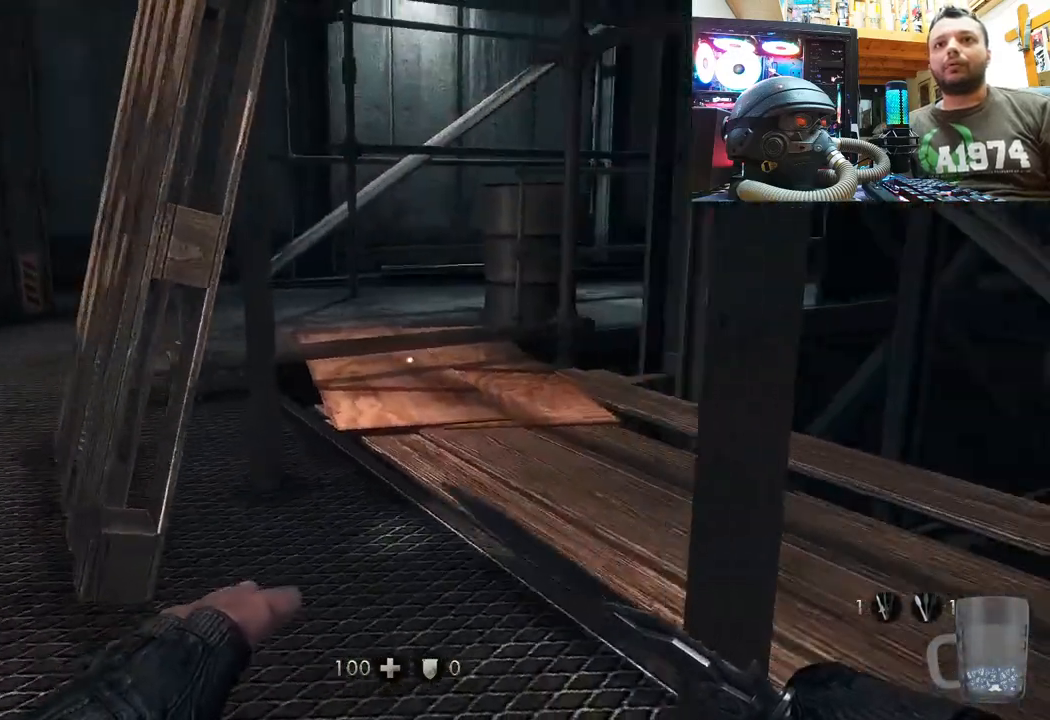
{"buttons": [], "left_stick": "down", "right_stick": "right", "events": [[67, "left_stick", "down-left"], [417, "left_stick", "down"]]}
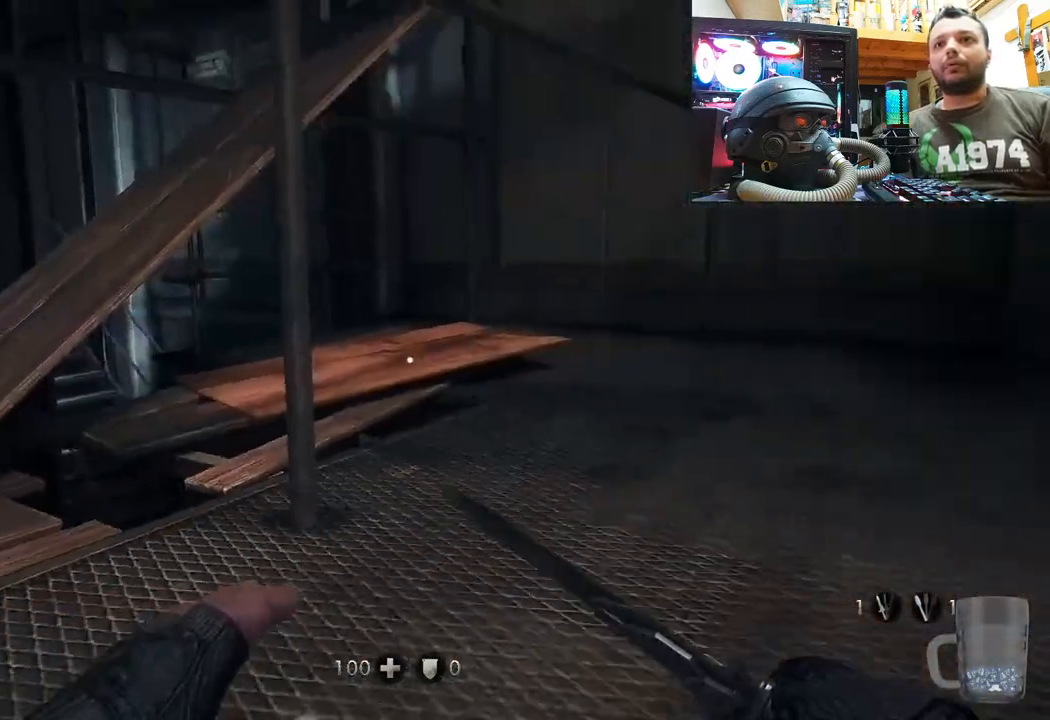
{"buttons": [], "left_stick": "down-left", "right_stick": "left", "events": [[117, "right_stick", "center"], [267, "right_stick", "left"], [333, "left_stick", "down-left"]]}
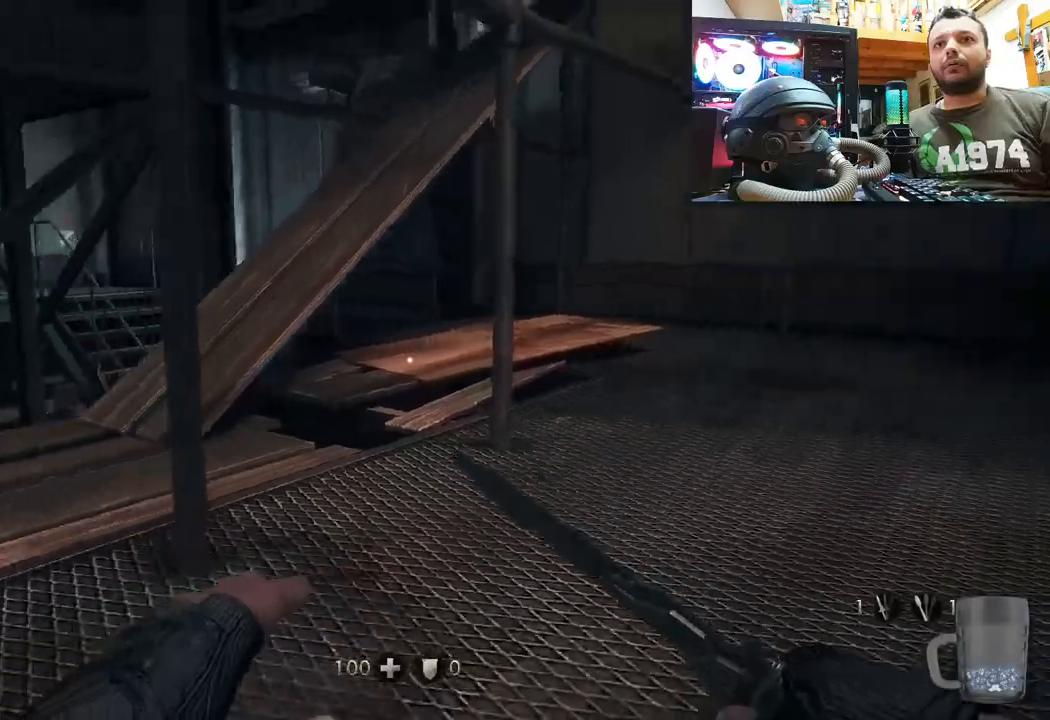
{"buttons": [], "left_stick": "up-left", "right_stick": "left", "events": [[250, "right_stick", "center"], [300, "left_stick", "left"], [350, "right_stick", "left"], [500, "left_stick", "up-left"]]}
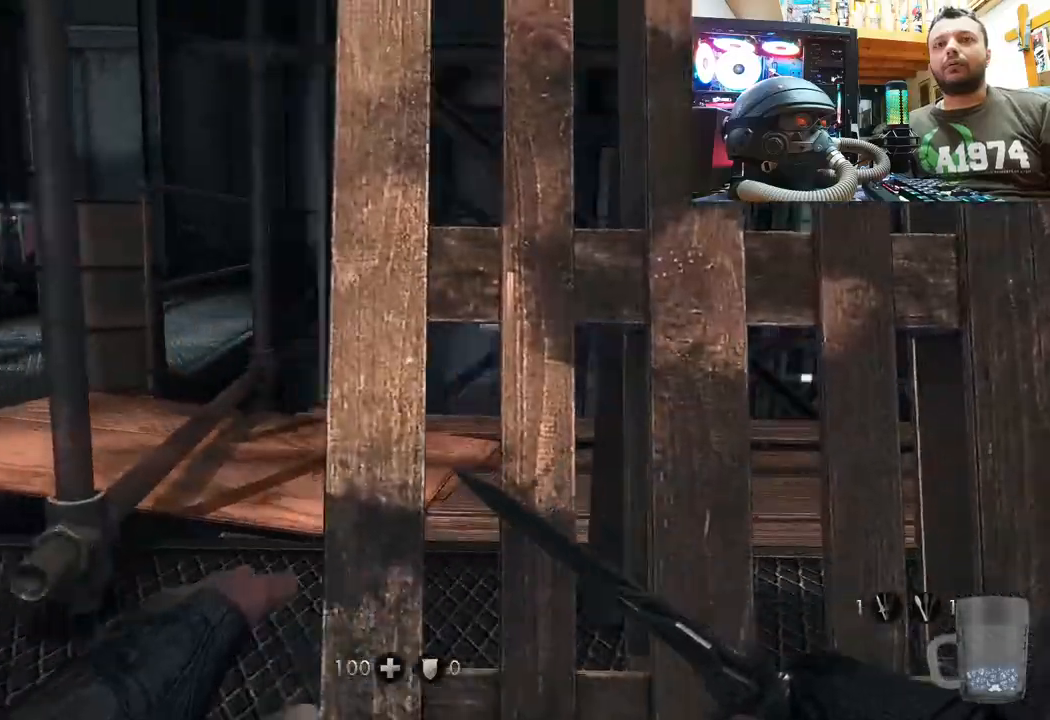
{"buttons": [], "left_stick": "up-left", "right_stick": "center", "events": [[133, "right_stick", "center"]]}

## [TASK TO COMPLETE]
Your answer should set down the listing verbatim and leave out its images.

## [EXERCISE ANSWER]
{"buttons": [], "left_stick": "down", "right_stick": "right", "events": [[67, "left_stick", "down-left"], [417, "left_stick", "down"]]}
{"buttons": [], "left_stick": "down-left", "right_stick": "left", "events": [[117, "right_stick", "center"], [267, "right_stick", "left"], [333, "left_stick", "down-left"]]}
{"buttons": [], "left_stick": "up-left", "right_stick": "left", "events": [[250, "right_stick", "center"], [300, "left_stick", "left"], [350, "right_stick", "left"], [500, "left_stick", "up-left"]]}
{"buttons": [], "left_stick": "up-left", "right_stick": "center", "events": [[133, "right_stick", "center"]]}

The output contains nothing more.